-- Opening Marker --

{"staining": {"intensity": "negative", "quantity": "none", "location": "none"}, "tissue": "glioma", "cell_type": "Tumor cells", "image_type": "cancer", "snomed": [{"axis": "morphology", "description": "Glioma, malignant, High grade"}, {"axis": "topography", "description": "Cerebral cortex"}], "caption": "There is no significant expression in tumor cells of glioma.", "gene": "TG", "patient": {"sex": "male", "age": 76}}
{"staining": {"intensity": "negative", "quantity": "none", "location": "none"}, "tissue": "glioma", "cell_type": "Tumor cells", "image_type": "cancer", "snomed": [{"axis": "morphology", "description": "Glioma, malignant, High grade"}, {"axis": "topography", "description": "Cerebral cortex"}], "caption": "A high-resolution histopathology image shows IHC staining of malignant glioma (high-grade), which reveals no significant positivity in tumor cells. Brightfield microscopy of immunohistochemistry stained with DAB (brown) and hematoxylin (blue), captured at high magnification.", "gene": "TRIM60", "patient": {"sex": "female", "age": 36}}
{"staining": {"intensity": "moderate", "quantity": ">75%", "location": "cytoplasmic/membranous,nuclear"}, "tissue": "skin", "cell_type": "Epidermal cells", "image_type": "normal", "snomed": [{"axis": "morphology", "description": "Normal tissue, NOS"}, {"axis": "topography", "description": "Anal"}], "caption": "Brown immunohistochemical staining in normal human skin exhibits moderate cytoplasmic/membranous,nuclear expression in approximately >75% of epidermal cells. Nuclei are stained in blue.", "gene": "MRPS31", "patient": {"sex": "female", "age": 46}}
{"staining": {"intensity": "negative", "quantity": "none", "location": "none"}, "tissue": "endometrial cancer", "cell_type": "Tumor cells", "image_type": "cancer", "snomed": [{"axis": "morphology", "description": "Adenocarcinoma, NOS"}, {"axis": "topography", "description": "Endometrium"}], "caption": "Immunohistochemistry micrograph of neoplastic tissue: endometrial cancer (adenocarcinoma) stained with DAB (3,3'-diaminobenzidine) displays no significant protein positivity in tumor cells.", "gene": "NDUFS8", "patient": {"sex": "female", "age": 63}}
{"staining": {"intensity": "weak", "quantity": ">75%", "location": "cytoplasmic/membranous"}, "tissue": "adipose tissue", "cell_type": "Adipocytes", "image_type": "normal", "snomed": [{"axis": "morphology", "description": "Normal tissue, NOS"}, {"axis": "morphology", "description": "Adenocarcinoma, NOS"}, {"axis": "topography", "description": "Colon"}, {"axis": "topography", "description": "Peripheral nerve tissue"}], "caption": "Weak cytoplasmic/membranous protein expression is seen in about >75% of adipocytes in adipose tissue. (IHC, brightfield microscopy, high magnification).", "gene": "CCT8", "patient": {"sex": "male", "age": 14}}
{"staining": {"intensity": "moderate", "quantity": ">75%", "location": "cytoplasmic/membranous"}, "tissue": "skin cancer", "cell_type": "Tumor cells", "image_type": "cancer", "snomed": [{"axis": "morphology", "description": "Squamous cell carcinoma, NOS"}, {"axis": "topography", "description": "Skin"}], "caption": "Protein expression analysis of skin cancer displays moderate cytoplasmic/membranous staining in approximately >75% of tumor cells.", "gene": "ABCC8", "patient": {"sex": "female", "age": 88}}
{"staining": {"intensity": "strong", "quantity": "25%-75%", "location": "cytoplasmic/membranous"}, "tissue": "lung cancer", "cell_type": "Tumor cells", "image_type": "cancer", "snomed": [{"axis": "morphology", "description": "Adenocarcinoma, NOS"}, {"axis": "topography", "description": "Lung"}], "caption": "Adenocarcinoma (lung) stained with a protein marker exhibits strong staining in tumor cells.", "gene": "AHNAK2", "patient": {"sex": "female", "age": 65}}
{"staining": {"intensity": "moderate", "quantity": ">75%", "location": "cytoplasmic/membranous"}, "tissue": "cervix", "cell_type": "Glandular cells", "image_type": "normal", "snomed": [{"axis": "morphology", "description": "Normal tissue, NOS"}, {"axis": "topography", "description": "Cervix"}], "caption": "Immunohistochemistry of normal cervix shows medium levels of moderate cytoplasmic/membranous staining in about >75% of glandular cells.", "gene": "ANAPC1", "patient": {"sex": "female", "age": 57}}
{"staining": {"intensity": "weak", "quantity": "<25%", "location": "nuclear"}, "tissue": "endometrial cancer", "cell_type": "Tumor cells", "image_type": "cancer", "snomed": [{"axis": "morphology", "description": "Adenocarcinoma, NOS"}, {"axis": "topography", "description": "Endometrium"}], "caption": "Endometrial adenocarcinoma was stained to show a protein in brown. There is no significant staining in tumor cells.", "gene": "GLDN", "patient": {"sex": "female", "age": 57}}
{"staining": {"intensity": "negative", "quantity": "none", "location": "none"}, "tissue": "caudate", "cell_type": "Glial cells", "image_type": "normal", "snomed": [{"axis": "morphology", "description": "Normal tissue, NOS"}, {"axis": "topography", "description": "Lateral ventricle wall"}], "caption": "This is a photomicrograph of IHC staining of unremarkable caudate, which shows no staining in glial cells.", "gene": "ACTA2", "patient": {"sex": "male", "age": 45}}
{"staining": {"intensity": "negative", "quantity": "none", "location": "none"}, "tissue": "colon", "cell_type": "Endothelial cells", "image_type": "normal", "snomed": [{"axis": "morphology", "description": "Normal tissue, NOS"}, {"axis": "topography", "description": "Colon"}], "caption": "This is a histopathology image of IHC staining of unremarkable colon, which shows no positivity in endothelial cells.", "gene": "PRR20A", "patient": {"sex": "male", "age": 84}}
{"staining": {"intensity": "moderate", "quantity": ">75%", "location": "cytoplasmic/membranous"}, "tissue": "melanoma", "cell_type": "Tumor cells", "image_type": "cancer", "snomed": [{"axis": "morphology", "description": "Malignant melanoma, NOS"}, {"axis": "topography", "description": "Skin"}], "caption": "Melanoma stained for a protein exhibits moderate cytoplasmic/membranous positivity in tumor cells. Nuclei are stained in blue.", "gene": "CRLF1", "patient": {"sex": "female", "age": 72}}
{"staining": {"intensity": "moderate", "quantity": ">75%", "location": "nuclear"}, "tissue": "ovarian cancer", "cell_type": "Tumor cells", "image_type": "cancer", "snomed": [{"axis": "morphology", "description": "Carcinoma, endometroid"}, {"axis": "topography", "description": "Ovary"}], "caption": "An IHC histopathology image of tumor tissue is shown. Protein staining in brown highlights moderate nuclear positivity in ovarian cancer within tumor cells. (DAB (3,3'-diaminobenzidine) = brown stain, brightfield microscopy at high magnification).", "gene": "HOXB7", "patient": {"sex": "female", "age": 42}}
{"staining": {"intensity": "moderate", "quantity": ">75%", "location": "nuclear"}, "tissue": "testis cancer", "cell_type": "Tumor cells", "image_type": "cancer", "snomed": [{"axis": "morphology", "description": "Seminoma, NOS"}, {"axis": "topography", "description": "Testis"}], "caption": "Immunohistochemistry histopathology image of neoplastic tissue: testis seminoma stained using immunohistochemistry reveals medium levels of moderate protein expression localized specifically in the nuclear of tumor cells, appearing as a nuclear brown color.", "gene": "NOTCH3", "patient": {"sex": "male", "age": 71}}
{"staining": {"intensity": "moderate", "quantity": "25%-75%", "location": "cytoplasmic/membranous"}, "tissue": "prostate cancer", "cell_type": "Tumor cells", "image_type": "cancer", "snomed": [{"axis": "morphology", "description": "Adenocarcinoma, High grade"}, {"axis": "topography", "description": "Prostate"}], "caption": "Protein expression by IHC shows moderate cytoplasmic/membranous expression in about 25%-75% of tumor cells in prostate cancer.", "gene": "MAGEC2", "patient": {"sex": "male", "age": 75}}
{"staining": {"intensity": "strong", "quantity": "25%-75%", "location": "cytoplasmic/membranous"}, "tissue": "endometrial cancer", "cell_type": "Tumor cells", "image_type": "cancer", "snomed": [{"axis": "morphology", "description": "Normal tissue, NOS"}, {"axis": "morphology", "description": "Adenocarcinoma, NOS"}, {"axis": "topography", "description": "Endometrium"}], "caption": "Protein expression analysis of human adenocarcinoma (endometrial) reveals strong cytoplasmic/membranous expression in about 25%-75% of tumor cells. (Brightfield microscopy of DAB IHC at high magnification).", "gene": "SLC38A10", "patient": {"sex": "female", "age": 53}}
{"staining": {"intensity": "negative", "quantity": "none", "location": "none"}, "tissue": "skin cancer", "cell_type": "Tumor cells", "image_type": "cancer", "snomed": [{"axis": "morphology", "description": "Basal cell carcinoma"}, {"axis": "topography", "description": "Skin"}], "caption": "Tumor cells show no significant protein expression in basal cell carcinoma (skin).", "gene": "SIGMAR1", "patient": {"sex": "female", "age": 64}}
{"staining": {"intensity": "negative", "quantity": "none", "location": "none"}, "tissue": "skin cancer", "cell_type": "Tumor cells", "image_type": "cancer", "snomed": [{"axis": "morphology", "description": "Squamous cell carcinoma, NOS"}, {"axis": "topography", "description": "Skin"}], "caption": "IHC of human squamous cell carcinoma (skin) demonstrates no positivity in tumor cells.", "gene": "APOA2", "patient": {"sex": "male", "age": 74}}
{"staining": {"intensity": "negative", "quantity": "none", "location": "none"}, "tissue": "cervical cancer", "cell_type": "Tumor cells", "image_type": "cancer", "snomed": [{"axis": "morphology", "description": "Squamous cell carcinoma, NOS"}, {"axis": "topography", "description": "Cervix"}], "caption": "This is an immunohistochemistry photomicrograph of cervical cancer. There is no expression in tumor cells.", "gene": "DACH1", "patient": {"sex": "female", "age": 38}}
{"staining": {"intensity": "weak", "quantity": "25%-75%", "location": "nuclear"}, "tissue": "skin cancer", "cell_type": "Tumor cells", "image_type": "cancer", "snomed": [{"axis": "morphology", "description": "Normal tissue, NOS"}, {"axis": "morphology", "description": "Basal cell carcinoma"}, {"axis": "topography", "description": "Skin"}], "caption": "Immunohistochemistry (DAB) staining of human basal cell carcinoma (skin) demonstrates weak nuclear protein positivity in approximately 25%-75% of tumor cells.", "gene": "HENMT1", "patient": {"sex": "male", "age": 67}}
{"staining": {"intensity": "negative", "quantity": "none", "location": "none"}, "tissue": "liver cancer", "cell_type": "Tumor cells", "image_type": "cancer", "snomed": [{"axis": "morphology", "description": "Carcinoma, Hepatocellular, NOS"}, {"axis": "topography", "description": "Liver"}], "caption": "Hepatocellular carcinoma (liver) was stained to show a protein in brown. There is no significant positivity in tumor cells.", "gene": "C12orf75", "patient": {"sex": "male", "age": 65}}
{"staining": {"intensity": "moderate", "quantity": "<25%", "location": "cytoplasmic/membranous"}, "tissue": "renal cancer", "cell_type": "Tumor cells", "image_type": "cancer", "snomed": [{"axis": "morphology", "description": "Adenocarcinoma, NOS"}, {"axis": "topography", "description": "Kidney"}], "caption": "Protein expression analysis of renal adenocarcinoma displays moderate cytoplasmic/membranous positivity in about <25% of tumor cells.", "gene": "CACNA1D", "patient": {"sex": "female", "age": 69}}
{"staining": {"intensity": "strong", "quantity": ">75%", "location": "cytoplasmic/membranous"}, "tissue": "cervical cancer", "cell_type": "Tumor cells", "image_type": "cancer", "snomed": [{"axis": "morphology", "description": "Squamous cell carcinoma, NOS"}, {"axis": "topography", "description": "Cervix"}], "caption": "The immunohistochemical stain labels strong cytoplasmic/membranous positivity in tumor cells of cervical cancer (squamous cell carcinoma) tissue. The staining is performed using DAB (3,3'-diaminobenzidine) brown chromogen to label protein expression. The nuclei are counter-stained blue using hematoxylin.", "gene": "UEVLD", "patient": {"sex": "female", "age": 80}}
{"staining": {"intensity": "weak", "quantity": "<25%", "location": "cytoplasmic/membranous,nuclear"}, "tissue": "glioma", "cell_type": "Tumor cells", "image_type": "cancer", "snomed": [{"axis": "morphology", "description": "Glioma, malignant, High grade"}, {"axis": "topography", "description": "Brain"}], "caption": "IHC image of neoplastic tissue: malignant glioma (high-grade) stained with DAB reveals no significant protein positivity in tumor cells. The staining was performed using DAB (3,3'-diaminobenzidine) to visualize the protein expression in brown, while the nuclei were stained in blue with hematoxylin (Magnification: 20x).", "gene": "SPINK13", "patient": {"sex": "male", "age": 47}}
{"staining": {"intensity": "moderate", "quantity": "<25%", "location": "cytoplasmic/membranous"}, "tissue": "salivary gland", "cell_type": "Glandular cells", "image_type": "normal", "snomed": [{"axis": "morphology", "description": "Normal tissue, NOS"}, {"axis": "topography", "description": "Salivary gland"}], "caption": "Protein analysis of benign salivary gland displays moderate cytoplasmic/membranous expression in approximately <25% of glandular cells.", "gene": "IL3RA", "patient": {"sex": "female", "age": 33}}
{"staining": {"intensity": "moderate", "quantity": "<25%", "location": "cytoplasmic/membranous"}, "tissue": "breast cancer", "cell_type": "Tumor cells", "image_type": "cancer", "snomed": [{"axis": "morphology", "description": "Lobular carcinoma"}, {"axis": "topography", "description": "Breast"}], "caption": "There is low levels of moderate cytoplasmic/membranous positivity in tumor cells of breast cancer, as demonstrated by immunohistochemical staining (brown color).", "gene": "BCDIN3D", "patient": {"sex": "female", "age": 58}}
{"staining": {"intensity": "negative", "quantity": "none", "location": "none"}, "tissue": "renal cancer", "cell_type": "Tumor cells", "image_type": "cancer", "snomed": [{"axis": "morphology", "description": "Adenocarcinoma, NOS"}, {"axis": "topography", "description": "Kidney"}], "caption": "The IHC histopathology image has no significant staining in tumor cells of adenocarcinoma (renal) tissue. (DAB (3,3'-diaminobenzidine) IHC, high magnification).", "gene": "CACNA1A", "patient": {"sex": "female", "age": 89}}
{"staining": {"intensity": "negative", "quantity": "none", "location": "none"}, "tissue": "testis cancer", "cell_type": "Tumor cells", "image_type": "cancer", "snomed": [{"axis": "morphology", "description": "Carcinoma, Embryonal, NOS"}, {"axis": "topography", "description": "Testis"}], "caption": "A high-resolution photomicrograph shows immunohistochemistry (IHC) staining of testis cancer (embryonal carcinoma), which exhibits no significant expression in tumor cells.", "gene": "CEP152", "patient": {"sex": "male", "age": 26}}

-- Closing Marker --

# [What to do]
The output should be exactly the lines above from the line containing "analysis of renal" to the line containing "immunohistochemical stain labels", inclusive, with no other lines.

# [Written response]
{"staining": {"intensity": "moderate", "quantity": "<25%", "location": "cytoplasmic/membranous"}, "tissue": "renal cancer", "cell_type": "Tumor cells", "image_type": "cancer", "snomed": [{"axis": "morphology", "description": "Adenocarcinoma, NOS"}, {"axis": "topography", "description": "Kidney"}], "caption": "Protein expression analysis of renal adenocarcinoma displays moderate cytoplasmic/membranous positivity in about <25% of tumor cells.", "gene": "CACNA1D", "patient": {"sex": "female", "age": 69}}
{"staining": {"intensity": "strong", "quantity": ">75%", "location": "cytoplasmic/membranous"}, "tissue": "cervical cancer", "cell_type": "Tumor cells", "image_type": "cancer", "snomed": [{"axis": "morphology", "description": "Squamous cell carcinoma, NOS"}, {"axis": "topography", "description": "Cervix"}], "caption": "The immunohistochemical stain labels strong cytoplasmic/membranous positivity in tumor cells of cervical cancer (squamous cell carcinoma) tissue. The staining is performed using DAB (3,3'-diaminobenzidine) brown chromogen to label protein expression. The nuclei are counter-stained blue using hematoxylin.", "gene": "UEVLD", "patient": {"sex": "female", "age": 80}}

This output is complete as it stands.